> PAGE EXCERPT
+--

Towards Temporary Prolonged Protection? – EU Immigration and Asylum Law and Policy

Posted on July 25, 2025 By rehan.rafique No Comments on Towards Temporary Prolonged Protection? – EU Immigration and Asylum Law and Policy

Towards Temporary Prolonged Protection? – EU Immigration and Asylum Law and PolicyPrint this article

Towards Temporary Prolonged Protection?  

Dr Meltem Ineli Ciger, Associate Professor of International Law, Suleyman Demirel University 

The EU’s activation of the Temporary Protection Directive (TPD) in March 2022 marked a historic response to the mass displacement caused by Russia’s invasion of Ukraine. The TPD was formally activated by Council Implementing Decision (EU) 2022/382 on 4 March 2022. It first applied for an initial period of one year, until 4 March 2023, and was then automatically extended for one additional year until 4 March 2024. Council Implementing Decision (EU) 2023/2409 extended temporary protection until 4 March 2025. Finally, Council Implementing Decision (EU) 2024/1836 extended temporary protection for a further period of 1 year, until 4 March 2026. As of March 2025, around 4.2 million people fleeing Ukraine continue to benefit from temporary protection across the EU (Eurostat 2025). Although the Directive was conceived as a short- to medium-term emergency mechanism, the temporary protection status is currently set to expire in March 2026.

+--

> DATASET EXCERPTS
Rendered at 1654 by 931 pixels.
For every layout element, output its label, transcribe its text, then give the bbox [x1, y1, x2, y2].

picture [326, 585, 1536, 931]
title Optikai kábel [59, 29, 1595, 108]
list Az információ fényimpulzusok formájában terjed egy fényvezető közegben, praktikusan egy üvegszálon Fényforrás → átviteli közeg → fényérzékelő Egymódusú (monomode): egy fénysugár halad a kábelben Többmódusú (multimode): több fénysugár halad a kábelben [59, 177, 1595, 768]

+--

> DIRECTION 1
Translate this sentence from the temporary protection article into Spanish: "The TPD was formally activated by Council Implementing Decision (EU) 2022/382 on 4 March 2022."
> DIRECTION 2
Please list every Council Implementing Decision that the temporary protection article cites.
> DIRECTION 3
Carry on writing the temporary protection article from its final sentence.

> WRITTEN ANSWER 1
La TPD fue activada formalmente mediante la Decisión de Ejecución (UE) 2022/382 del Consejo el 4 de marzo de 2022.

> WRITTEN ANSWER 2
- Council Implementing Decision (EU) 2022/382
- Council Implementing Decision (EU) 2023/2409
- Council Implementing Decision (EU) 2024/1836

> WRITTEN ANSWER 3
In anticipation of this deadline, the European Commission adopted a package of three interlinked documents to shape the EU’s future approach on 4 June 2025. First, it proposed a Council Implementing Decision to extend temporary protection for one additional year, until 4 March 2027. Second, it issued a Proposal for a Council Recommendation outlining a coordinated strategy to phase out temporary protection, with a focus on long-term solutions such as transitions to residence status and voluntary returns. Third, a Communication titled “A Predictable and Common European Way Forward for Ukrainians in the EU” set out the strategic framework underpinning the two proposals. On 13 June 2025, Member States unanimously endorsed the Commission’s proposal to extend temporary protection until 4 March 2027.

This post analyses the European Commission’s June 2025 proposals on the future of the Temporary Protection Directive, focusing on their legal basis, policy rationale, and transition strategy. It questions the compatibility of the proposed extension with the Directive’s time limits, critiques the Commission’s reading of recent CJEU case law, and highlights the lack of a harmonised and inclusive pathway beyond temporary protection.

Is 5 years still temporary?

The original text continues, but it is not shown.